**EXERCISE BRIEF**. Render the lines below as a numbered list, omitting any blank lines.

**EXERCISE INPUTS**.
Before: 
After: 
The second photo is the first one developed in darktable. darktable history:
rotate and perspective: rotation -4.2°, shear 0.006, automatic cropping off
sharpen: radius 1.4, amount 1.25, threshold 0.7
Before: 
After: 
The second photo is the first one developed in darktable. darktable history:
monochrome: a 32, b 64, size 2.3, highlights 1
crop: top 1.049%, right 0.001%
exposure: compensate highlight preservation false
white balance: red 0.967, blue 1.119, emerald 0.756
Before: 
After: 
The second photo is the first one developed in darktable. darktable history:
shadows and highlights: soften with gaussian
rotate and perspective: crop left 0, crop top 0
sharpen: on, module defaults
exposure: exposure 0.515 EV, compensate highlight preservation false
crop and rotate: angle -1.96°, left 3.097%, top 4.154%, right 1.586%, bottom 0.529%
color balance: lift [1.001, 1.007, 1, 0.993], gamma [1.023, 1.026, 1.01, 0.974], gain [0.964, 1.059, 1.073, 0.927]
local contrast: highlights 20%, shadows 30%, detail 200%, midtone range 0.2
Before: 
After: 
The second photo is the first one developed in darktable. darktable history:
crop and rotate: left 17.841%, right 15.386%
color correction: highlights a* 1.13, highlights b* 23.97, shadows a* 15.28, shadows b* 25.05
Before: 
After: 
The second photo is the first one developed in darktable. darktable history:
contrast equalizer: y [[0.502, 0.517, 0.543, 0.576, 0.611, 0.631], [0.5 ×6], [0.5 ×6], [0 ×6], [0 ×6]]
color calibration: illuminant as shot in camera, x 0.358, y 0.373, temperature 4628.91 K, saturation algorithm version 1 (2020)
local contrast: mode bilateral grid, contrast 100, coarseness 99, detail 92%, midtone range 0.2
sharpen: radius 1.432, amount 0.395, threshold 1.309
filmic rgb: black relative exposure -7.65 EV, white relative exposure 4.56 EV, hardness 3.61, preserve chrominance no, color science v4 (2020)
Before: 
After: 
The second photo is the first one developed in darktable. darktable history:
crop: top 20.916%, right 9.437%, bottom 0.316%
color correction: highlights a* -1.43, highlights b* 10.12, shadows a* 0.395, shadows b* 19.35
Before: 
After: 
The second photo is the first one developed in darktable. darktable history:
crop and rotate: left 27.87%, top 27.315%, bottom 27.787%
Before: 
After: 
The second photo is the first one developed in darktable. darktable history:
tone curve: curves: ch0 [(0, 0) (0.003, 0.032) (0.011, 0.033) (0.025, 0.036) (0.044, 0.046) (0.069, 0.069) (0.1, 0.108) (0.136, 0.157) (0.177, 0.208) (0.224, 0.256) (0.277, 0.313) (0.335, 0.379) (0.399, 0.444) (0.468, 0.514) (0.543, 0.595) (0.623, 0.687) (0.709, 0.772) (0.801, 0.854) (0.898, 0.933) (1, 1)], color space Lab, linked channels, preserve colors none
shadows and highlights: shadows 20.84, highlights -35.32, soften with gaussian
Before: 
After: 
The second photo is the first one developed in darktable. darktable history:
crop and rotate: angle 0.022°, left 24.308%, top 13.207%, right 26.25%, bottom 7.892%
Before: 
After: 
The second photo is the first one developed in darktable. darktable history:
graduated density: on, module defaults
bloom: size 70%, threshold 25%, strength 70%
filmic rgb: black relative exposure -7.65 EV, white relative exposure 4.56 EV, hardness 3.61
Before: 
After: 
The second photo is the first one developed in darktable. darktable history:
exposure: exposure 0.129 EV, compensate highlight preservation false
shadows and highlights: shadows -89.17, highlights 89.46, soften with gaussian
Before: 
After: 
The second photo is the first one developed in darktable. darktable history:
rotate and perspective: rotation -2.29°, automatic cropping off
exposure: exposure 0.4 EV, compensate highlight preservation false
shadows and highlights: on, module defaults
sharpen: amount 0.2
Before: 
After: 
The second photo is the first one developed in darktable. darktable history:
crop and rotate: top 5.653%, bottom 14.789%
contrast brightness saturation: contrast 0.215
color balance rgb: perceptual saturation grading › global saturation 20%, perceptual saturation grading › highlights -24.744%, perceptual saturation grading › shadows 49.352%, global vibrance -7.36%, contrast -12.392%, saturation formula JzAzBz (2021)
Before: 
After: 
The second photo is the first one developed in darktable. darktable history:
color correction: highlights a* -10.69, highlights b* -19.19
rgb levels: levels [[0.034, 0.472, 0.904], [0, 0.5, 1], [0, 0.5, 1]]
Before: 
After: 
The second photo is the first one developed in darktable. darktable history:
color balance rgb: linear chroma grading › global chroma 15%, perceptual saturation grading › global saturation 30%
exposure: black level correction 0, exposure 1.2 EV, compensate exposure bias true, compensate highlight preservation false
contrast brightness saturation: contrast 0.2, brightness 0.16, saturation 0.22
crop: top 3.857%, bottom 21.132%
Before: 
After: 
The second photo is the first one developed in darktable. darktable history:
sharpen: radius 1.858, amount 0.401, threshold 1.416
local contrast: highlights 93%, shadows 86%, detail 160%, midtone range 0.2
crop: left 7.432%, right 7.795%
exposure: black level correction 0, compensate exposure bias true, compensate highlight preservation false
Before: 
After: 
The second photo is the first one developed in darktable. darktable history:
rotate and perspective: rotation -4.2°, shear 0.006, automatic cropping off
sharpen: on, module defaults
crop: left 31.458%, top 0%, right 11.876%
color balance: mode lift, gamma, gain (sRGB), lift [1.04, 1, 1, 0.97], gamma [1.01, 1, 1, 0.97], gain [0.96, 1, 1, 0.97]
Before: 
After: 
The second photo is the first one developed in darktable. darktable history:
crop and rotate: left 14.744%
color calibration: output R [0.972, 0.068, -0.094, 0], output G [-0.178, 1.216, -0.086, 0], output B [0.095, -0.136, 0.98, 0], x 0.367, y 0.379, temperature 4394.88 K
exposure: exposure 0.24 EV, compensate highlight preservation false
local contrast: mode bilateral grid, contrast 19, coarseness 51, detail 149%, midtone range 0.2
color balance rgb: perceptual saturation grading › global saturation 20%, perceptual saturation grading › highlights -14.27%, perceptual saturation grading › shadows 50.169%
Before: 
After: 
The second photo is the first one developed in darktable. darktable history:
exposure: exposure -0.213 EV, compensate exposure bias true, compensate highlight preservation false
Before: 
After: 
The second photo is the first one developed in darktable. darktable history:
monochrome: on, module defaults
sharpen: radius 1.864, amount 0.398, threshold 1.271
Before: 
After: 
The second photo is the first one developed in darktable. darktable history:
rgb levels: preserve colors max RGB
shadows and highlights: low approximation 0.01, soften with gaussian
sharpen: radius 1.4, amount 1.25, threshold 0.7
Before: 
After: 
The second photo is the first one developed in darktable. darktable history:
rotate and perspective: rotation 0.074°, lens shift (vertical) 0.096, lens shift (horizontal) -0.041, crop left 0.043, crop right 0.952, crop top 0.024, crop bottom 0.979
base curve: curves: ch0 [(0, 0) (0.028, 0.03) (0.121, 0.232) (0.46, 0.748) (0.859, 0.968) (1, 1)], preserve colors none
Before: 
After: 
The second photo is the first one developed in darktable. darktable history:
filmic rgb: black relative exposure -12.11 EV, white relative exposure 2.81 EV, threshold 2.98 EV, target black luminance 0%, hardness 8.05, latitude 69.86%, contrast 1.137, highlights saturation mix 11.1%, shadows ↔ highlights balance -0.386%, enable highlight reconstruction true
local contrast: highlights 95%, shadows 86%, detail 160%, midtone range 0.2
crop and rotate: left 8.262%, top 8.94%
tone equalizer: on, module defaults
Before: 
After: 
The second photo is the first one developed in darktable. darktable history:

**FINAL RESULT**.
1. Before: 
2. After: 
3. The second photo is the first one developed in darktable. darktable history:
4. rotate and perspective: rotation -4.2°, shear 0.006, automatic cropping off
5. sharpen: radius 1.4, amount 1.25, threshold 0.7
6. Before: 
7. After: 
8. The second photo is the first one developed in darktable. darktable history:
9. monochrome: a 32, b 64, size 2.3, highlights 1
10. crop: top 1.049%, right 0.001%
11. exposure: compensate highlight preservation false
12. white balance: red 0.967, blue 1.119, emerald 0.756
13. Before: 
14. After: 
15. The second photo is the first one developed in darktable. darktable history:
16. shadows and highlights: soften with gaussian
17. rotate and perspective: crop left 0, crop top 0
18. sharpen: on, module defaults
19. exposure: exposure 0.515 EV, compensate highlight preservation false
20. crop and rotate: angle -1.96°, left 3.097%, top 4.154%, right 1.586%, bottom 0.529%
21. color balance: lift [1.001, 1.007, 1, 0.993], gamma [1.023, 1.026, 1.01, 0.974], gain [0.964, 1.059, 1.073, 0.927]
22. local contrast: highlights 20%, shadows 30%, detail 200%, midtone range 0.2
23. Before: 
24. After: 
25. The second photo is the first one developed in darktable. darktable history:
26. crop and rotate: left 17.841%, right 15.386%
27. color correction: highlights a* 1.13, highlights b* 23.97, shadows a* 15.28, shadows b* 25.05
28. Before: 
29. After: 
30. The second photo is the first one developed in darktable. darktable history:
31. contrast equalizer: y [[0.502, 0.517, 0.543, 0.576, 0.611, 0.631], [0.5 ×6], [0.5 ×6], [0 ×6], [0 ×6]]
32. color calibration: illuminant as shot in camera, x 0.358, y 0.373, temperature 4628.91 K, saturation algorithm version 1 (2020)
33. local contrast: mode bilateral grid, contrast 100, coarseness 99, detail 92%, midtone range 0.2
34. sharpen: radius 1.432, amount 0.395, threshold 1.309
35. filmic rgb: black relative exposure -7.65 EV, white relative exposure 4.56 EV, hardness 3.61, preserve chrominance no, color science v4 (2020)
36. Before: 
37. After: 
38. The second photo is the first one developed in darktable. darktable history:
39. crop: top 20.916%, right 9.437%, bottom 0.316%
40. color correction: highlights a* -1.43, highlights b* 10.12, shadows a* 0.395, shadows b* 19.35
41. Before: 
42. After: 
43. The second photo is the first one developed in darktable. darktable history:
44. crop and rotate: left 27.87%, top 27.315%, bottom 27.787%
45. Before: 
46. After: 
47. The second photo is the first one developed in darktable. darktable history:
48. tone curve: curves: ch0 [(0, 0) (0.003, 0.032) (0.011, 0.033) (0.025, 0.036) (0.044, 0.046) (0.069, 0.069) (0.1, 0.108) (0.136, 0.157) (0.177, 0.208) (0.224, 0.256) (0.277, 0.313) (0.335, 0.379) (0.399, 0.444) (0.468, 0.514) (0.543, 0.595) (0.623, 0.687) (0.709, 0.772) (0.801, 0.854) (0.898, 0.933) (1, 1)], color space Lab, linked channels, preserve colors none
49. shadows and highlights: shadows 20.84, highlights -35.32, soften with gaussian
50. Before: 
51. After: 
52. The second photo is the first one developed in darktable. darktable history:
53. crop and rotate: angle 0.022°, left 24.308%, top 13.207%, right 26.25%, bottom 7.892%
54. Before: 
55. After: 
56. The second photo is the first one developed in darktable. darktable history:
57. graduated density: on, module defaults
58. bloom: size 70%, threshold 25%, strength 70%
59. filmic rgb: black relative exposure -7.65 EV, white relative exposure 4.56 EV, hardness 3.61
60. Before: 
61. After: 
62. The second photo is the first one developed in darktable. darktable history:
63. exposure: exposure 0.129 EV, compensate highlight preservation false
64. shadows and highlights: shadows -89.17, highlights 89.46, soften with gaussian
65. Before: 
66. After: 
67. The second photo is the first one developed in darktable. darktable history:
68. rotate and perspective: rotation -2.29°, automatic cropping off
69. exposure: exposure 0.4 EV, compensate highlight preservation false
70. shadows and highlights: on, module defaults
71. sharpen: amount 0.2
72. Before: 
73. After: 
74. The second photo is the first one developed in darktable. darktable history:
75. crop and rotate: top 5.653%, bottom 14.789%
76. contrast brightness saturation: contrast 0.215
77. color balance rgb: perceptual saturation grading › global saturation 20%, perceptual saturation grading › highlights -24.744%, perceptual saturation grading › shadows 49.352%, global vibrance -7.36%, contrast -12.392%, saturation formula JzAzBz (2021)
78. Before: 
79. After: 
80. The second photo is the first one developed in darktable. darktable history:
81. color correction: highlights a* -10.69, highlights b* -19.19
82. rgb levels: levels [[0.034, 0.472, 0.904], [0, 0.5, 1], [0, 0.5, 1]]
83. Before: 
84. After: 
85. The second photo is the first one developed in darktable. darktable history:
86. color balance rgb: linear chroma grading › global chroma 15%, perceptual saturation grading › global saturation 30%
87. exposure: black level correction 0, exposure 1.2 EV, compensate exposure bias true, compensate highlight preservation false
88. contrast brightness saturation: contrast 0.2, brightness 0.16, saturation 0.22
89. crop: top 3.857%, bottom 21.132%
90. Before: 
91. After: 
92. The second photo is the first one developed in darktable. darktable history:
93. sharpen: radius 1.858, amount 0.401, threshold 1.416
94. local contrast: highlights 93%, shadows 86%, detail 160%, midtone range 0.2
95. crop: left 7.432%, right 7.795%
96. exposure: black level correction 0, compensate exposure bias true, compensate highlight preservation false
97. Before: 
98. After: 
99. The second photo is the first one developed in darktable. darktable history:
100. rotate and perspective: rotation -4.2°, shear 0.006, automatic cropping off
101. sharpen: on, module defaults
102. crop: left 31.458%, top 0%, right 11.876%
103. color balance: mode lift, gamma, gain (sRGB), lift [1.04, 1, 1, 0.97], gamma [1.01, 1, 1, 0.97], gain [0.96, 1, 1, 0.97]
104. Before: 
105. After: 
106. The second photo is the first one developed in darktable. darktable history:
107. crop and rotate: left 14.744%
108. color calibration: output R [0.972, 0.068, -0.094, 0], output G [-0.178, 1.216, -0.086, 0], output B [0.095, -0.136, 0.98, 0], x 0.367, y 0.379, temperature 4394.88 K
109. exposure: exposure 0.24 EV, compensate highlight preservation false
110. local contrast: mode bilateral grid, contrast 19, coarseness 51, detail 149%, midtone range 0.2
111. color balance rgb: perceptual saturation grading › global saturation 20%, perceptual saturation grading › highlights -14.27%, perceptual saturation grading › shadows 50.169%
112. Before: 
113. After: 
114. The second photo is the first one developed in darktable. darktable history:
115. exposure: exposure -0.213 EV, compensate exposure bias true, compensate highlight preservation false
116. Before: 
117. After: 
118. The second photo is the first one developed in darktable. darktable history:
119. monochrome: on, module defaults
120. sharpen: radius 1.864, amount 0.398, threshold 1.271
121. Before: 
122. After: 
123. The second photo is the first one developed in darktable. darktable history:
124. rgb levels: preserve colors max RGB
125. shadows and highlights: low approximation 0.01, soften with gaussian
126. sharpen: radius 1.4, amount 1.25, threshold 0.7
127. Before: 
128. After: 
129. The second photo is the first one developed in darktable. darktable history:
130. rotate and perspective: rotation 0.074°, lens shift (vertical) 0.096, lens shift (horizontal) -0.041, crop left 0.043, crop right 0.952, crop top 0.024, crop bottom 0.979
131. base curve: curves: ch0 [(0, 0) (0.028, 0.03) (0.121, 0.232) (0.46, 0.748) (0.859, 0.968) (1, 1)], preserve colors none
132. Before: 
133. After: 
134. The second photo is the first one developed in darktable. darktable history:
135. filmic rgb: black relative exposure -12.11 EV, white relative exposure 2.81 EV, threshold 2.98 EV, target black luminance 0%, hardness 8.05, latitude 69.86%, contrast 1.137, highlights saturation mix 11.1%, shadows ↔ highlights balance -0.386%, enable highlight reconstruction true
136. local contrast: highlights 95%, shadows 86%, detail 160%, midtone range 0.2
137. crop and rotate: left 8.262%, top 8.94%
138. tone equalizer: on, module defaults
139. Before: 
140. After: 
141. The second photo is the first one developed in darktable. darktable history:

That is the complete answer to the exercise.